Saved entries
◇ ◇ ◇ ◇ ◇ ◇ ◇

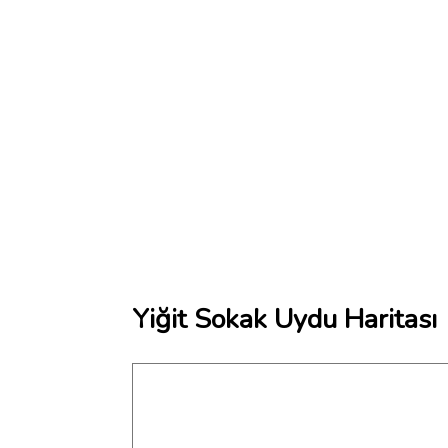
Yiğit Sokak Uydu Haritası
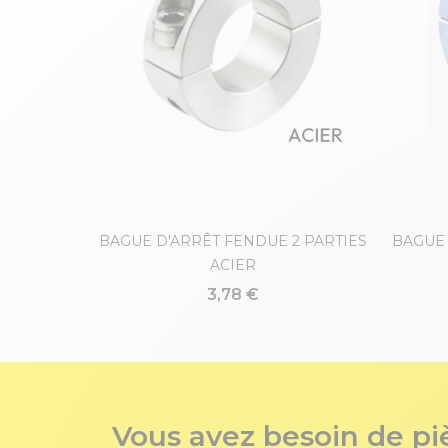
BAGUE D'ARRÊT FENDUE 2 PARTIES
BAGUE 
ACIER
3,78 €
Vous avez besoin de pi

◇ ◇ ◇ ◇ ◇ ◇ ◇

▸ **Assignment**
Update the rows from the line with "BAGUE D'ARRÊT FENDUE 2 PARTIES" through the end of the rows by changing "ACIER" to "INOX" and keeping everything else the same. Give back only those lines.

▸ **Response**
BAGUE D'ARRÊT FENDUE 2 PARTIES
BAGUE 
INOX
3,78 €
Vous avez besoin de pi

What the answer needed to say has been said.